:: DATA FOR ANALYSIS

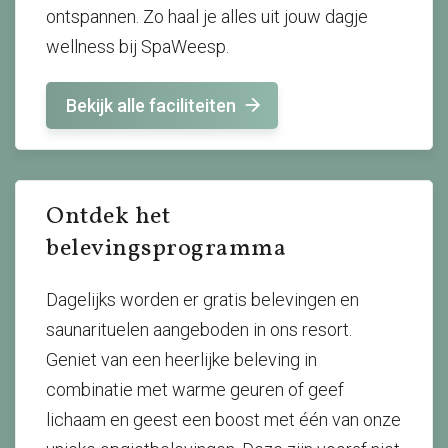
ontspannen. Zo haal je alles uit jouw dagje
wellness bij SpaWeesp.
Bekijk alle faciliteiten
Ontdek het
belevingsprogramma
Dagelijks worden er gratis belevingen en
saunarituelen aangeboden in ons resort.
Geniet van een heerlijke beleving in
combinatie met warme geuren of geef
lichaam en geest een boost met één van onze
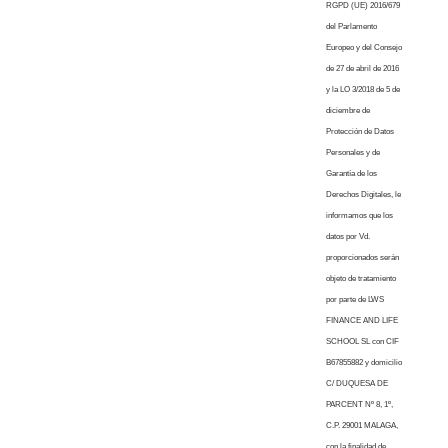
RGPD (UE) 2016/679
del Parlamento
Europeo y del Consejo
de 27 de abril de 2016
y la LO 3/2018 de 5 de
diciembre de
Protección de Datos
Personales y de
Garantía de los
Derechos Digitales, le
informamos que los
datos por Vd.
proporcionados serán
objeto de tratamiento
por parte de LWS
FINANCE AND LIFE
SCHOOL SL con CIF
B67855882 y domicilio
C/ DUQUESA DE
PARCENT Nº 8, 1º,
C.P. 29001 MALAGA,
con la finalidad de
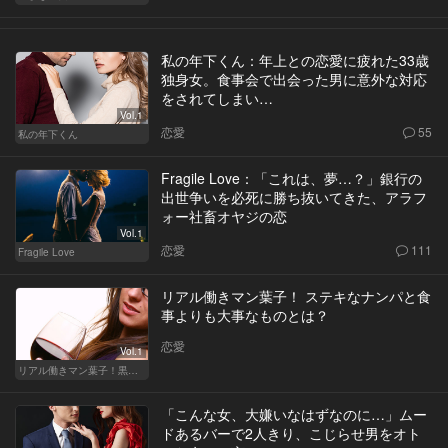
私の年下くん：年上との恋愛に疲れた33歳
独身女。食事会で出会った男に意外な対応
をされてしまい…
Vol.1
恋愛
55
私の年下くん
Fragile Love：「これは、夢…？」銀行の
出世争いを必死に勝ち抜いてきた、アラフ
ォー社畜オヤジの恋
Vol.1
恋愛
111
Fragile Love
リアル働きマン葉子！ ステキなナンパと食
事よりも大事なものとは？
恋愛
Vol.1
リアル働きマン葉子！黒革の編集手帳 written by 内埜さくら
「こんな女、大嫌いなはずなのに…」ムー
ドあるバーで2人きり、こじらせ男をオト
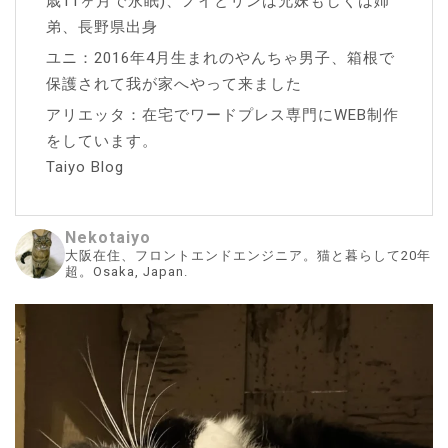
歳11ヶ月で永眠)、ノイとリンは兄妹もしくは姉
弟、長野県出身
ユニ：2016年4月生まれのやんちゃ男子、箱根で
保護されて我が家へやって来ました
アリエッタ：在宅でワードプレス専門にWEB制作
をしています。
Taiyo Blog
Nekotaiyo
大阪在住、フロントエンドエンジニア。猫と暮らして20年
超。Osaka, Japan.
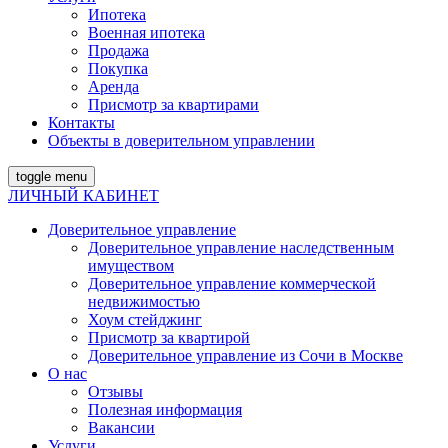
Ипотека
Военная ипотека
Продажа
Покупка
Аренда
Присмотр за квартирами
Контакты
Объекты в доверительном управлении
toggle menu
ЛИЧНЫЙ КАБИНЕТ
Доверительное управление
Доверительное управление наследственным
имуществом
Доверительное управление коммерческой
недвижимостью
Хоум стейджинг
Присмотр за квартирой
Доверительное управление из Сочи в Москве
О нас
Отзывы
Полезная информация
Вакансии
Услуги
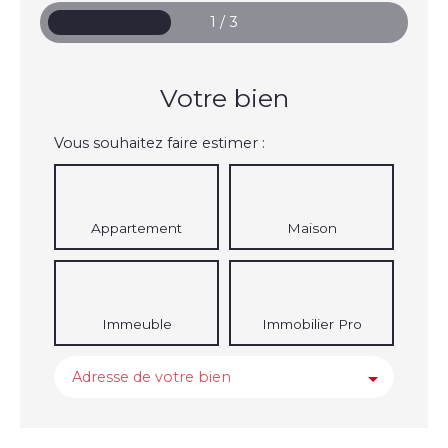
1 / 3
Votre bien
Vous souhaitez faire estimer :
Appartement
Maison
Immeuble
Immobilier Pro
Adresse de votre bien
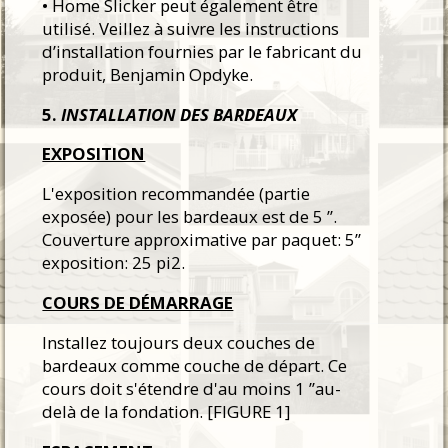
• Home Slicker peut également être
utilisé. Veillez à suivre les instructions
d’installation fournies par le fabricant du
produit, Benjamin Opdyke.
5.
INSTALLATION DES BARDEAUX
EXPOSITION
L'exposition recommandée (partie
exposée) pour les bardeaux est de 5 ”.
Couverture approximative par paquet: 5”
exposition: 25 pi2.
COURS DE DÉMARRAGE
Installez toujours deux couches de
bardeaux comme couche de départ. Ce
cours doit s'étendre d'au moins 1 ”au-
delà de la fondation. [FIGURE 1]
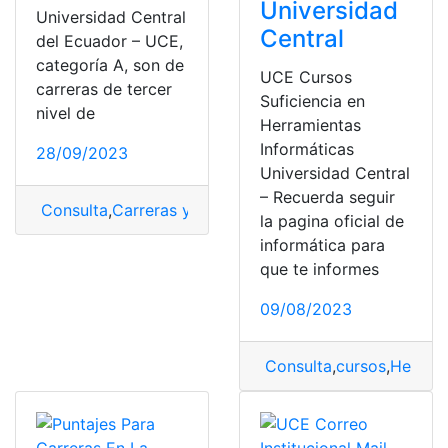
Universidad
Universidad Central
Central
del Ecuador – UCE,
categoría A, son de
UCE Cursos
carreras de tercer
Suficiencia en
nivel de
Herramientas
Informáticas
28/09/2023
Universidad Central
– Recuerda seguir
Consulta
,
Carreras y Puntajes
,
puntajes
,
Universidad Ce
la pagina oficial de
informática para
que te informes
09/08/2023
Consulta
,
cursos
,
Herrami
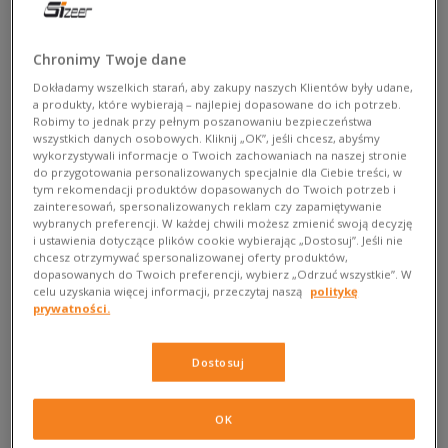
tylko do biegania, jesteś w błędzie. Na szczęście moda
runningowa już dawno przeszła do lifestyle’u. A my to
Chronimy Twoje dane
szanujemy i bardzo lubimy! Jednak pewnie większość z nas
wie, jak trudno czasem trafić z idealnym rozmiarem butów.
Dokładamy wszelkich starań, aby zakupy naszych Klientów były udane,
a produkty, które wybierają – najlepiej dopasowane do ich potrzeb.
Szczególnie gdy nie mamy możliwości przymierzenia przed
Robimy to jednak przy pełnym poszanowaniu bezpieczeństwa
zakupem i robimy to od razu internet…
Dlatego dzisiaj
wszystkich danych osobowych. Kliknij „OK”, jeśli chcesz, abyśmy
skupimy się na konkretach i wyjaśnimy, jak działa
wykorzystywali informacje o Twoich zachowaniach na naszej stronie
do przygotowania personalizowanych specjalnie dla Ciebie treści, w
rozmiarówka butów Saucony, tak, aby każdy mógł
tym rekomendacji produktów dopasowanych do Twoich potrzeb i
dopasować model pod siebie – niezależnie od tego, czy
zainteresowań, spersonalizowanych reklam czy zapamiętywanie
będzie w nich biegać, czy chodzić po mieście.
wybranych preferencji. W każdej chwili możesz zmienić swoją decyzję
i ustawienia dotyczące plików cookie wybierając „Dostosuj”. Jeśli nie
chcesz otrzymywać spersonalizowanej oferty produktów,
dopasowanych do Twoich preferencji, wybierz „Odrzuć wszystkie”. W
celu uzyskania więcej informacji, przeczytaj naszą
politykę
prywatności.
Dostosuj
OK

::::

ABOUT THIS EXERCISE:
Print every record above exactly, but no pictures.

YOUR RESPONSE:
ontspannen. Zo haal je alles uit jouw dagje
wellness bij SpaWeesp.
Bekijk alle faciliteiten
Ontdek het
belevingsprogramma
Dagelijks worden er gratis belevingen en
saunarituelen aangeboden in ons resort.
Geniet van een heerlijke beleving in
combinatie met warme geuren of geef
lichaam en geest een boost met één van onze
RGPD (UE) 2016/679
del Parlamento
Europeo y del Consejo
de 27 de abril de 2016
y la LO 3/2018 de 5 de
diciembre de
Protección de Datos
Personales y de
Garantía de los
Derechos Digitales, le
informamos que los
datos por Vd.
proporcionados serán
objeto de tratamiento
por parte de LWS
FINANCE AND LIFE
SCHOOL SL con CIF
B67855882 y domicilio
C/ DUQUESA DE
PARCENT Nº 8, 1º,
C.P. 29001 MALAGA,
con la finalidad de
私の年下くん：年上との恋愛に疲れた33歳
独身女。食事会で出会った男に意外な対応
をされてしまい…
Vol.1
恋愛
55
私の年下くん
Fragile Love：「これは、夢…？」銀行の
出世争いを必死に勝ち抜いてきた、アラフ
ォー社畜オヤジの恋
Vol.1
恋愛
111
Fragile Love
リアル働きマン葉子！ ステキなナンパと食
事よりも大事なものとは？
恋愛
Vol.1
リアル働きマン葉子！黒革の編集手帳 written by 内埜さくら
「こんな女、大嫌いなはずなのに…」ムー
ドあるバーで2人きり、こじらせ男をオト
歳11ヶ月で永眠)、ノイとリンは兄妹もしくは姉
弟、長野県出身
ユニ：2016年4月生まれのやんちゃ男子、箱根で
保護されて我が家へやって来ました
アリエッタ：在宅でワードプレス専門にWEB制作
をしています。
Taiyo Blog
Nekotaiyo
大阪在住、フロントエンドエンジニア。猫と暮らして20年
超。Osaka, Japan.
Ипотека
Военная ипотека
Продажа
Покупка
Аренда
Присмотр за квартирами
Контакты
Объекты в доверительном управлении
toggle menu
ЛИЧНЫЙ КАБИНЕТ
Доверительное управление
Доверительное управление наследственным
имуществом
Доверительное управление коммерческой
недвижимостью
Хоум стейджинг
Присмотр за квартирой
Доверительное управление из Сочи в Москве
О нас
Отзывы
Полезная информация
Вакансии
Услуги
1 / 3
Votre bien
Vous souhaitez faire estimer :
Appartement
Maison
Immeuble
Immobilier Pro
Adresse de votre bien
• Home Slicker peut également être
utilisé. Veillez à suivre les instructions
d’installation fournies par le fabricant du
produit, Benjamin Opdyke.
5.
INSTALLATION DES BARDEAUX
EXPOSITION
L'exposition recommandée (partie
exposée) pour les bardeaux est de 5 ”.
Couverture approximative par paquet: 5”
exposition: 25 pi2.
COURS DE DÉMARRAGE
Installez toujours deux couches de
bardeaux comme couche de départ. Ce
cours doit s'étendre d'au moins 1 ”au-
delà de la fondation. [FIGURE 1]
Universidad
Universidad Central
Central
del Ecuador – UCE,
categoría A, son de
UCE Cursos
carreras de tercer
Suficiencia en
nivel de
Herramientas
Informáticas
28/09/2023
Universidad Central
– Recuerda seguir
Consulta
,
Carreras y Puntajes
,
puntajes
,
Universidad Ce
la pagina oficial de
informática para
que te informes
09/08/2023
Consulta
,
cursos
,
Herrami
tylko do biegania, jesteś w błędzie. Na szczęście moda
runningowa już dawno przeszła do lifestyle’u. A my to
Chronimy Twoje dane
szanujemy i bardzo lubimy! Jednak pewnie większość z nas
wie, jak trudno czasem trafić z idealnym rozmiarem butów.
Dokładamy wszelkich starań, aby zakupy naszych Klientów były udane,
a produkty, które wybierają – najlepiej dopasowane do ich potrzeb.
Szczególnie gdy nie mamy możliwości przymierzenia przed
Robimy to jednak przy pełnym poszanowaniu bezpieczeństwa
zakupem i robimy to od razu internet…
Dlatego dzisiaj
wszystkich danych osobowych. Kliknij „OK”, jeśli chcesz, abyśmy
skupimy się na konkretach i wyjaśnimy, jak działa
wykorzystywali informacje o Twoich zachowaniach na naszej stronie
do przygotowania personalizowanych specjalnie dla Ciebie treści, w
rozmiarówka butów Saucony, tak, aby każdy mógł
tym rekomendacji produktów dopasowanych do Twoich potrzeb i
dopasować model pod siebie – niezależnie od tego, czy
zainteresowań, spersonalizowanych reklam czy zapamiętywanie
będzie w nich biegać, czy chodzić po mieście.
wybranych preferencji. W każdej chwili możesz zmienić swoją decyzję
i ustawienia dotyczące plików cookie wybierając „Dostosuj”. Jeśli nie
chcesz otrzymywać spersonalizowanej oferty produktów,
dopasowanych do Twoich preferencji, wybierz „Odrzuć wszystkie”. W
celu uzyskania więcej informacji, przeczytaj naszą
politykę
prywatności.
Dostosuj
OK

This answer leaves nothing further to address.